O pêndulo da violência - A luta
pela terra no
Paraná em 2003
Jelson Oliveira*
Sessenta e dois acampamentos, envolvendo cerca de 15 mil famílias:
os dados da luta pela terra este ano no Paraná, comprovam
a emergência da Reforma Agrária no Estado, a
exemplo do que ocorre em todo o país. Os números
de pretendentes à terra cresceu mais de 100% no Estado
depois de oito anos de repressão sob o governo de Jaime
Lerner, responsável por uma onda de violência
que deixou 16 pessoas assassinadas, 31 vítimas de atentados,
47 ameaçadas de morte, 7 vítimas de tortura,
324 feridas, 488 presas em 134 ações violentas
de despejo que espalharam terror por todo o Paraná.

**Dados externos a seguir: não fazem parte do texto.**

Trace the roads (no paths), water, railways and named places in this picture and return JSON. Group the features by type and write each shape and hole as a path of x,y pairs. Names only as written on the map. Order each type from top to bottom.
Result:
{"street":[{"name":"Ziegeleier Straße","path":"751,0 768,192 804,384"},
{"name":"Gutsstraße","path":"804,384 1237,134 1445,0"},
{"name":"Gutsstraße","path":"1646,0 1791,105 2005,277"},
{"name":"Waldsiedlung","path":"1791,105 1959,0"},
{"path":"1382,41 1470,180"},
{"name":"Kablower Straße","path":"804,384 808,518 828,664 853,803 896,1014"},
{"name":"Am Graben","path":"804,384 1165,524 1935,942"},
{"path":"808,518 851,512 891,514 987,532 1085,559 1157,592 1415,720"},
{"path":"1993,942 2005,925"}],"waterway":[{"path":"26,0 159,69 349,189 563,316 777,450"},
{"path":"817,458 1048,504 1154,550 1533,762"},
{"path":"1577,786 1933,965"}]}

Lerner foi o exemplo mais paupável do pacto anti-reforma
agrária firmado entre o Poder Executivo e os latifundiários,
associados à União Democrática Ruralista
(UDR) e suas afiliadas.
Condenado
internacionalmente pelas graves violações de
direitos humanos, Lerner interceptou todas as tentativas de
efetivação da Reforma Agrária, tomando
em suas mãos a condução do Instituto
Nacional de Colonização e Reforma Agrária
(INCRA) e lançando forte repressão policial
contra trabalhadores/as rurais sem terra. Ideologicamente
treinada para combater os sem terra, a Polícia Militar
do Paraná implementou uma estratégia que pretendia
eliminar os movimentos sociais através da violência,
enquanto outras medidas eram tomadas junto à imprensa
e à sociedade, com o fim de desmobilizar, isolar e
criminalizar os sem terra.
A
mudança de governo no Paraná veio acompanhada
de indicativos de mudança na estratégia de tratamento
da questão agrária, com reiteradas declarações
do novo governador Roberto Requião de que agiria com
responsabilidade, tratando a questão agrária
como problema social e não como caso de polícia.

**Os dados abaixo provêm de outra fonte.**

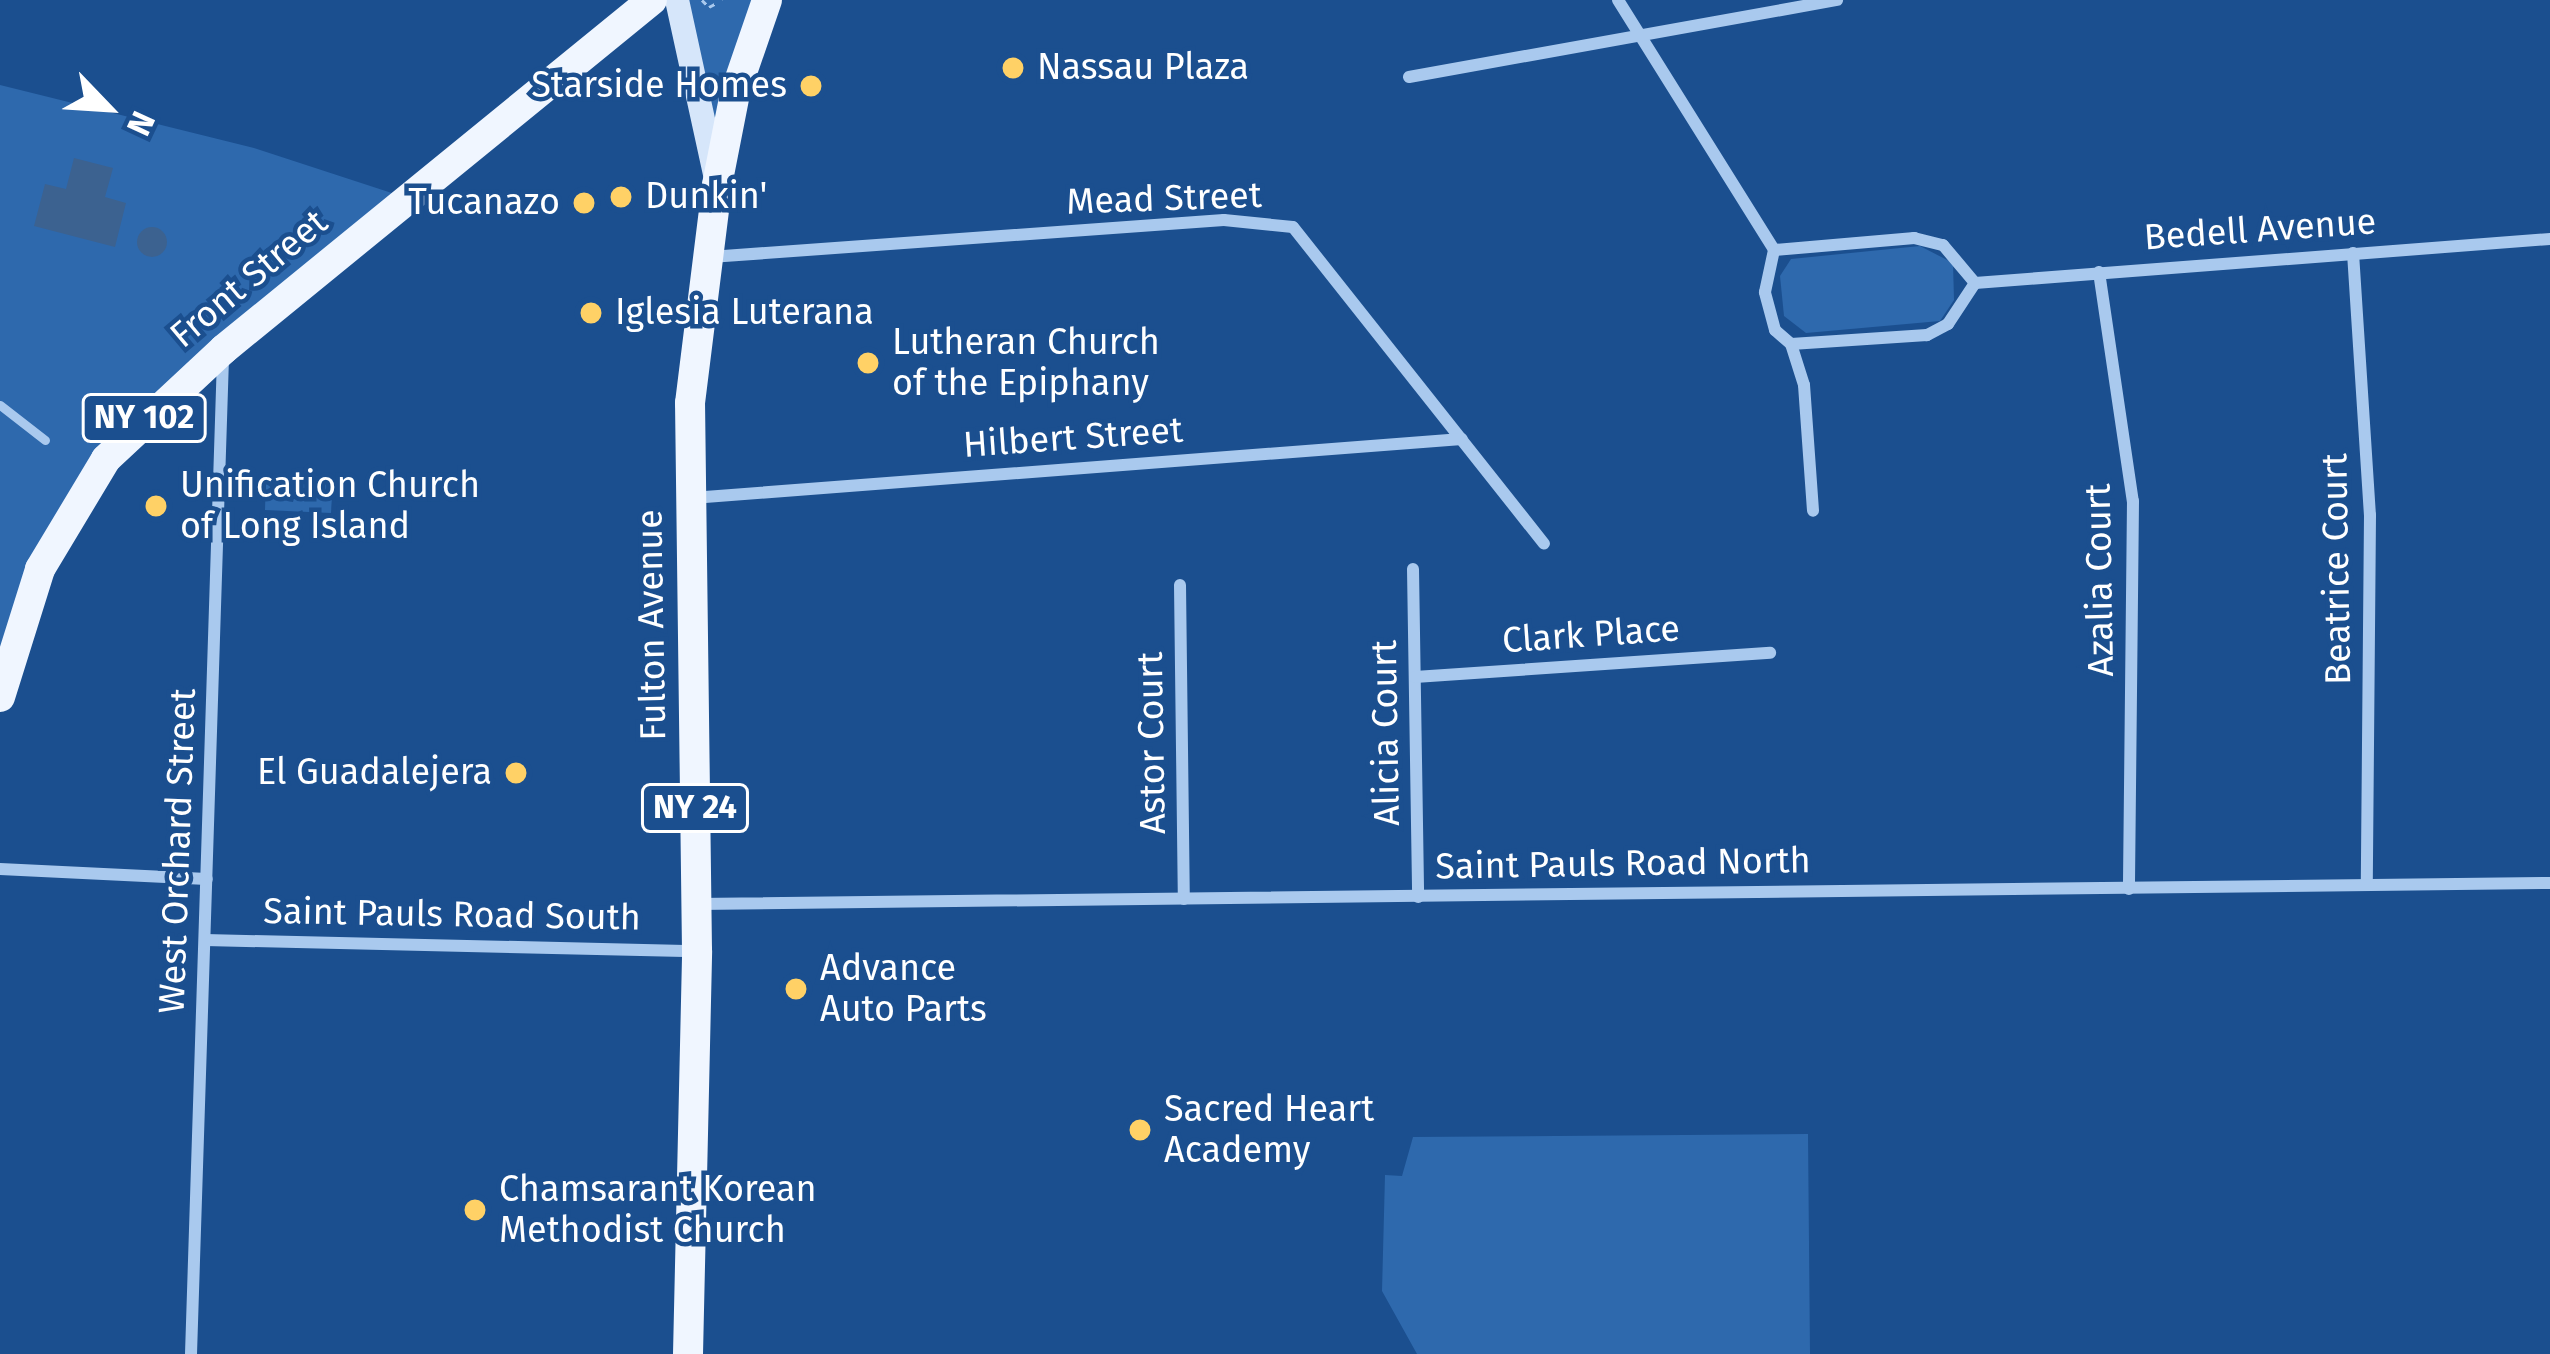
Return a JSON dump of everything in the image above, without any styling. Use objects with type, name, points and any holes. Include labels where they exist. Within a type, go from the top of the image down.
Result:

Somando a isso a eleição do governo Lula, temos
um amplo aumento na expectativa dos trabalhadores em relação
à efetivação da reforma agrária.
A demanda acumulada em tantos anos de repressão e violência
irrompe no aumento do número de famílias dispostas
a lutar pela terra.
A
força organizativa e política dos trabalhadores
rurais aumenta com sua articulação na Via Campesina,
que inclui o Movimento dos Atingidos por Barragens, o Movimento
dos Pequenos Agricultores e a própria CPT. Assim sua
pauta de reivindicações ganha força,
como no caso da oposição aos alimentos transgênicos,
que se manifestou principalmente com a queima e ocupação
da Fazenda experimental da Monsanto no município de
Ponta Grossa, em maio. Outras ações conjuntas
foram organizadas contra as tarifas de pedágio, resultado
da privatização das estradas implementada pelo
governo Lerner em todo o Paraná, como parte de sua
política neoliberal.
Além
do MST, outros grupos e/ou movimentos sociais rurais também
passam a se organizar no Paraná. O número de
acampamentos independentes do MST no Estado chegou a mais
de 20. Eles foram organizados por grupos como o Movimento
Terra Brasil, o Movimento dos Trabalhadores Rurais (MTR),
o Grupo Xambrê e o Grupo Zumbi dos Palmares, confirmando
assim o aumento da demanda pela terra no Estado. A maioria
das ocupações e acampamentos formados por esses
grupos menores e com menos força política tiveram
vida curta, já que sofreram mais pressão do
Estado.
Este
crescimento da luta pela terra, como era de se esperar, veio
acompanhado de uma reação dos fazendeiros. É
o pêndulo da violência: se a polícia age
contra os sem terra, os fazendeiros se abstêm. Se o
governo não age com violência, as milícias
reaparecem.
Em
março é criado o PCR (Primeiro Comando Rural),
organização liderada pelo fazendeiro Humberto
de Sá, com o intuito de agenciar pistoleiros para agir
contra trabalhadores/as rurais na região Centro do
Estado. Inspirados no PCC (Primeiro Comando da Capital), organização
criminosa que disputa o controle de penitenciárias
em São Paulo e no Paraná, os fazendeiros do
PCR pregaram, abertamente, na imprensa, o uso da força
contra os sem terra, afirmando que iriam "distribuir
armas de grosso calibre a seguranças de pelo menos
50 fazendas do Centro-Oeste, para impedir as ocupações
de terra." A partir de então, a região
Centro vira palco de uma série de episódios
de ameaça, ataque e constrangimento dos sem terra,
tendo seu auge a partir da ocupação da Fazenda
Três Marias, no município de Manoel Ribas, por
cerca de 350 famílias. Os fazendeiros ligados ao PCR
e ao Sindicato Nacional dos Produtores Rurais (SINAPRO) ameaçaram
despejar os sem terra e cercaram a área durante cinco
dias, tendo sido impedidos pela Polícia Militar, com
o intermédio da Comissão Especial de Mediação
das Questões da Terra do Estado. O mesmo SINAPRO tem
se manifestado publicamente contra os sem terra e o governo
do Estado, tendo pedido a prisão do governador pelo
não cumprimento dos mandados de reintegração
de posse.
Além
do PCR e do SINAPRO, a UDR anunciou, em março, a abertura
de 15 escritórios no Paraná, reiterando a intenção
de impedir novas ocupações de terra e a própria
Federação da Agricultura do Estado do Paraná
(FAEP) tem exigido do governo o cumprimento das decisões
de reintegração de posse emitidas pela Justiça
a favor dos fazendeiros e reivindicado "que o governo
do Estado haja com rigor contra o MST para impedir novas ocupações".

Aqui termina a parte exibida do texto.